"Wenn man sich die Indizien anguckt, dann sind genügend Plagiate drin, dass man ihm formal den Doktortitel entziehen kann", hat Uwe Kamenz über Frank-Walter Steinmeier in der Welt gesagt. Kurz nach der Bundestagswahl hat der Dortmunder Fachhochschulprofessor den sozialdemokratischen Spitzenpolitiker im Focus der Täuschung bezichtigt. Das Ziel des Plagiatsjägers, der das Ein-Mann-Institut ProfNet betreibt: Deutschland soll in wenigen Jahren plagiatsfrei sein, angefangen beim Deutschen Bundestag. Nun darf Steinmeier den Doktorgrad behalten, wie die Universität Gießen gerade entschieden hat. Und es sieht so aus, als habe der Plagiatsjäger selbst plagiiert.
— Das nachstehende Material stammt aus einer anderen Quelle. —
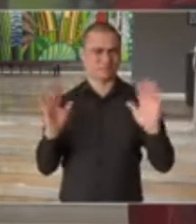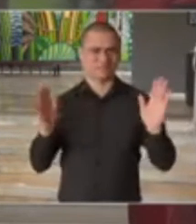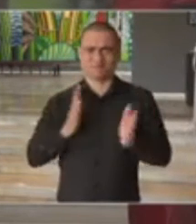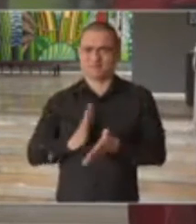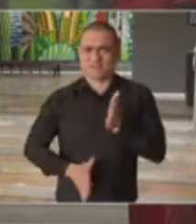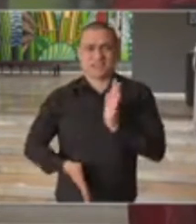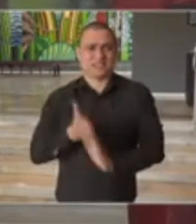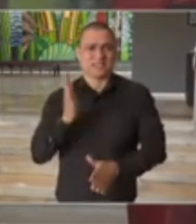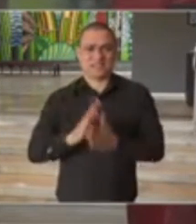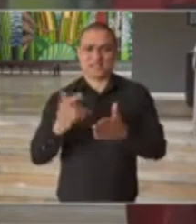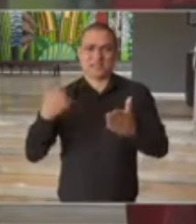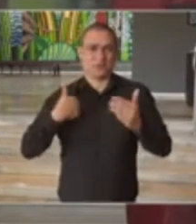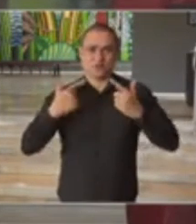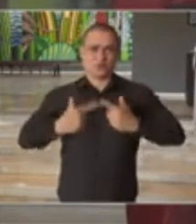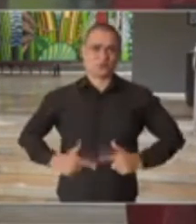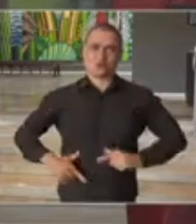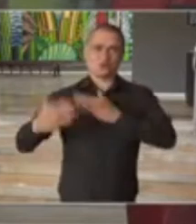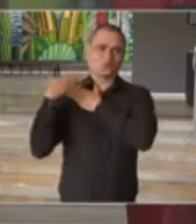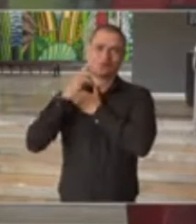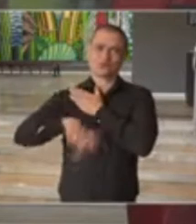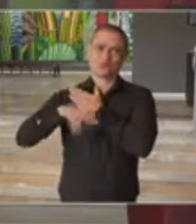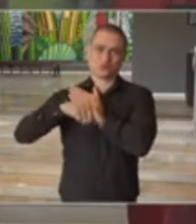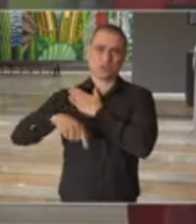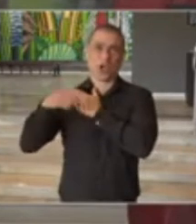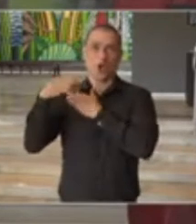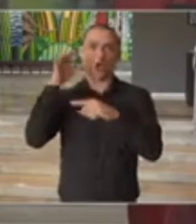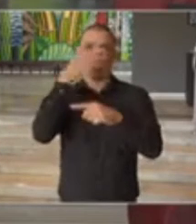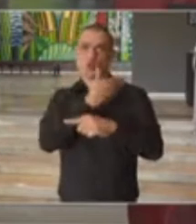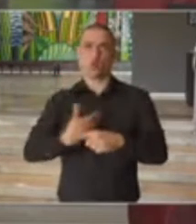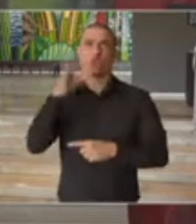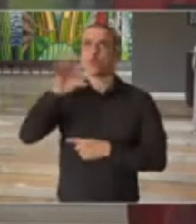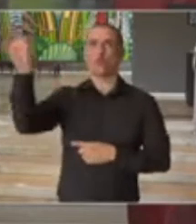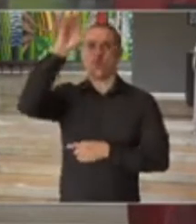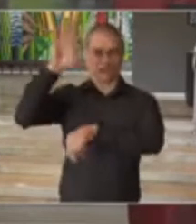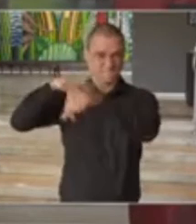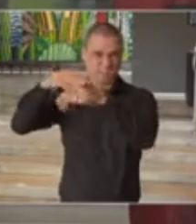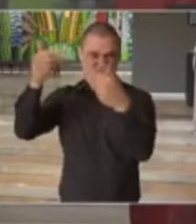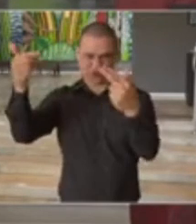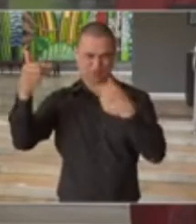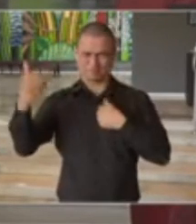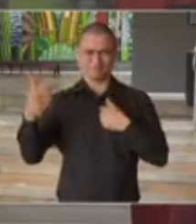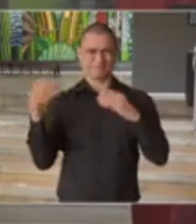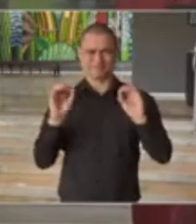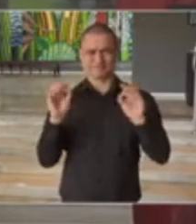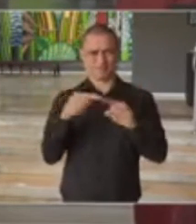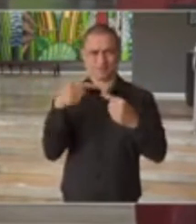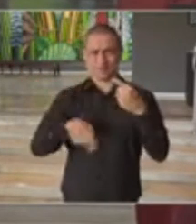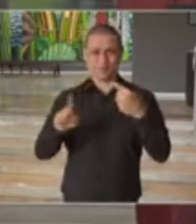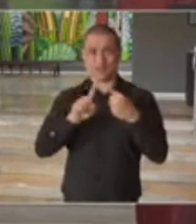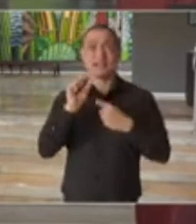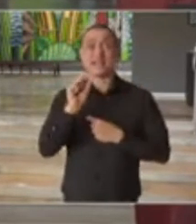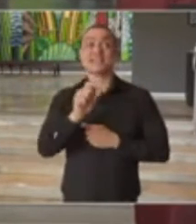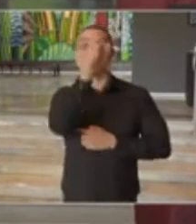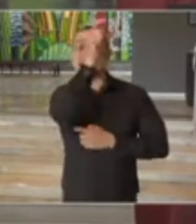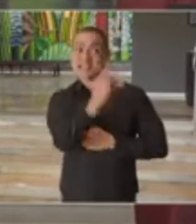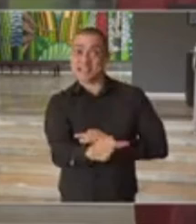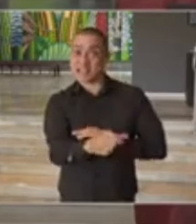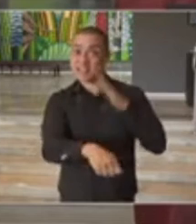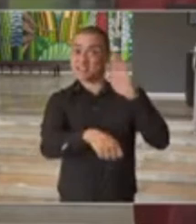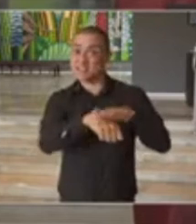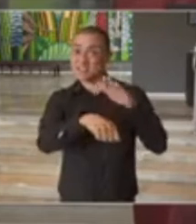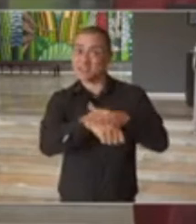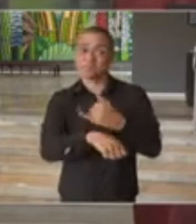não nos cabe a nenhum governador, muito menos a mim, estabelecer esse tipo de procedimento. Quem age e que tem,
Auf zehn Seiten seiner 1997 erschienen Einführung in die Marktforschung hat der BWL-Professor Abbildungen, Tabellen und Text anderer Autoren ganz oder teilweise übernommen. Dies haben Stichproben des Tagesspiegels ergeben. Demnach hat Kamenz besonders aus einem Werk des Berliner Marketingprofessors Alfred Kuß von der FU Berlin abgeschrieben, das 1990 als zweibändiges Kursheft nur für Studenten der Fernuniversität Hagen erschienen ist. Kamenz selbst studierte von 1978 bis 1980 an der Hochschule. Sieben Abbildungen und Tabellen hat Kamenz allein aus Kuß’ schwer zugänglichem Werk übernommen, ohne Quellenangabe.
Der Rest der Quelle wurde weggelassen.